Lina Christensen Date: 2013-02-14
The topic of Wednesday’s plenary session was social entrepreneurship—a subject that turned out to be very popular to the many people present. The relatively new term implies individuals that implement innovative solutions to the world’s many challenges. Three introductory speakers participated in the debate, each of them representing creative and inspiring ways to solve social problems.
A world free of money?
The first introductory speaker was the Canadian James Fierro. Fierro’s organization Recipco has invented an alternative mechanism for doing transactions and payments in the global marked. This again reduces the company’s dependence on cash and credit. After having observed a world dominated by money, as well as an unjust and excluding global market, Fierro established a currency-system on non-monetary principles, called Capacity Exchange.
– The global market is a money’s game. We have to reinvent and rethink the global economy, he said.
The world undoubtedly has an abundance of capacity in terms of goods and talent. Capacity Exchange is meant to revolutionise the traditional trade structures by utilizing these abundant capacities. A currency exchange system where border and inflation are absent, and, unlike any other currency system, is backed 100 %, Fierro explains, mentioning the UK and China as examples. Organisations’ dependence on credit will therefore decrease, whereas the overall sale increases.
– The problem occurred when the character of money changed and it started to be precious instead. We will see a more inclusive world economy if money is substituted by abundant capacity, he explained.
The second speaker was John Hope Bryant—a man of grand words and visions. While talking he demonstrated authority with his powerful way of speaking. As a founder of the organisation Hope and co-founder of Global Dignity he has especially been an advocate for eradicating poverty. While wandering around Storsalen, making himself an equal among the audience, he invited the spectators to a conversation about fighting spirit, positive thinking and stamina. He used Martin Luther King as an example, who after imprisonment and oppression never subdued, but maintained with his dreams stronger than ever.
– You have to be bold about dreams. Be bold enough to focus on a vision. Be bold enough to stand in front of a crowd and express your opinion, were some of the words he said.
Followed by a standing ovation, Mr. Bryant encouraged the spectators to live lives worth remembering.
– The people that are crazy enough to think that they can change the world are usually the ones that do. I want you to prove in the next 20 years that this investment of time I did here tonight was worth it, he said.
Celine d’Cruz is a coordinator for Slum Dwellers International and was the last speaker at the plenary session. She proved what Mr. Bryant had just persistently talked about; individuals can perfectly contribute to a fairer world by enthusiasm, determination and cooperation.
Growing up in the slum in India, she observed how the police repeatedly broke the slum dwellers’ houses. Instead of eventually being able to fund a better house, their already limited means were used on rebuilding homes over and over again.

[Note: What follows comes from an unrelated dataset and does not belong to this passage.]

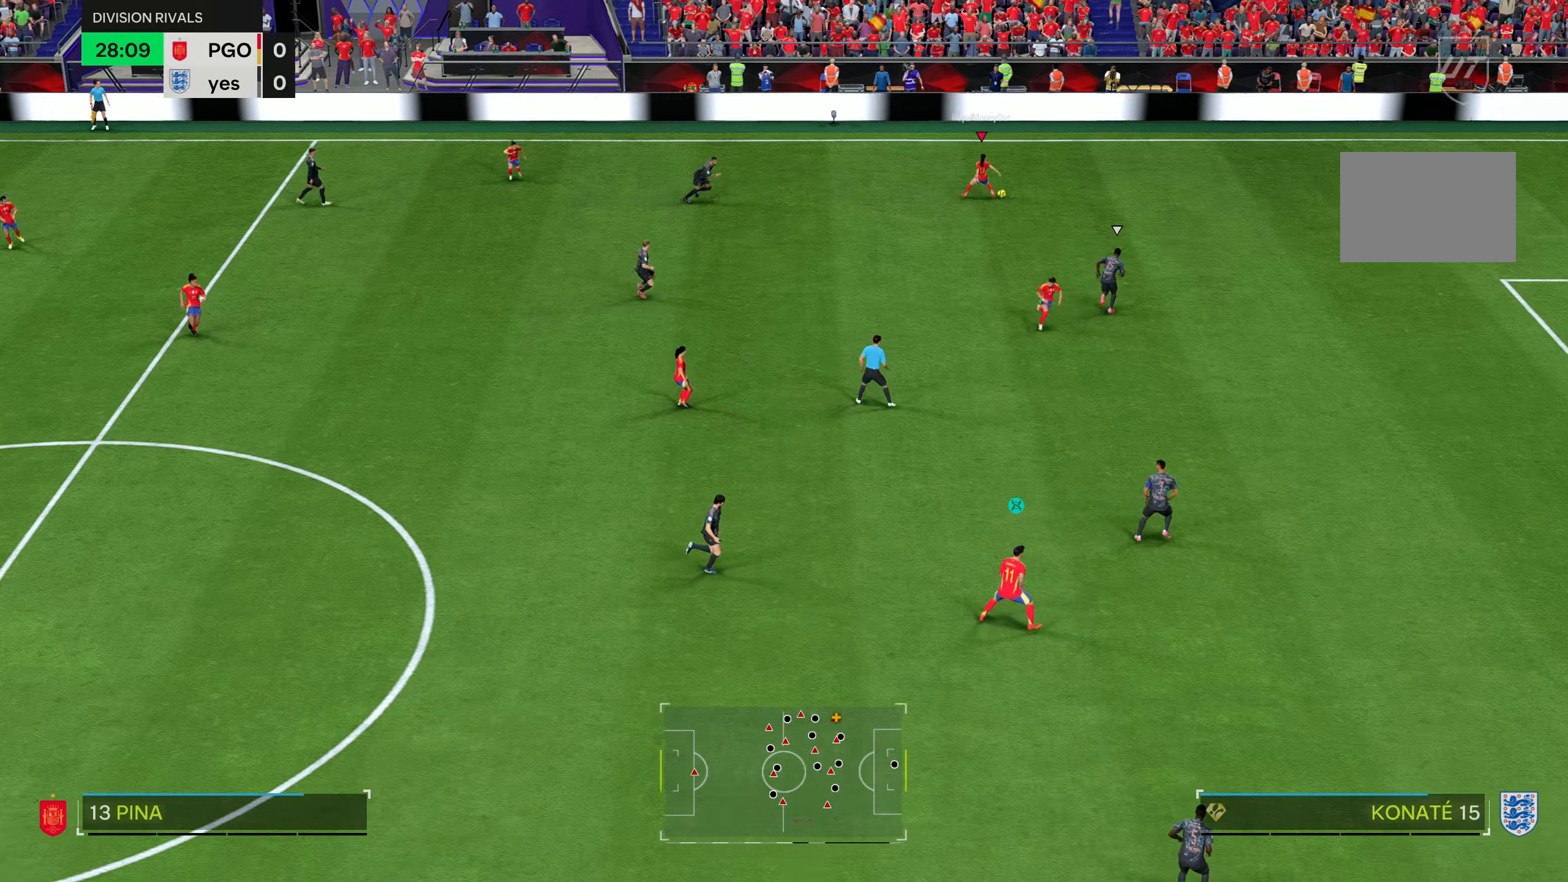
{"buttons": ["TRIANGLE"], "left_stick": "down-right", "right_stick": "center", "events": [[417, "R2", "up"], [417, "left_stick", "down-right"], [451, "TRIANGLE", "down"]]}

Nevertheless, an original seemingly hopeless situation, turned out to be an opportunity. A group of mainly illiterate women organised to promote the urban dweller’s rights and standard of living. By the help of savings, finding a solution and organising themselves, they soon gathered respect from local authorities. Since then the group has evolved to become an international organisation with bases in many countries where urban dwelling is a social challenge.
The plenary session’s main message was to make a change. James Fierro, John Hope Bryant and Celine d’Cruz demonstrated that it is fully possible.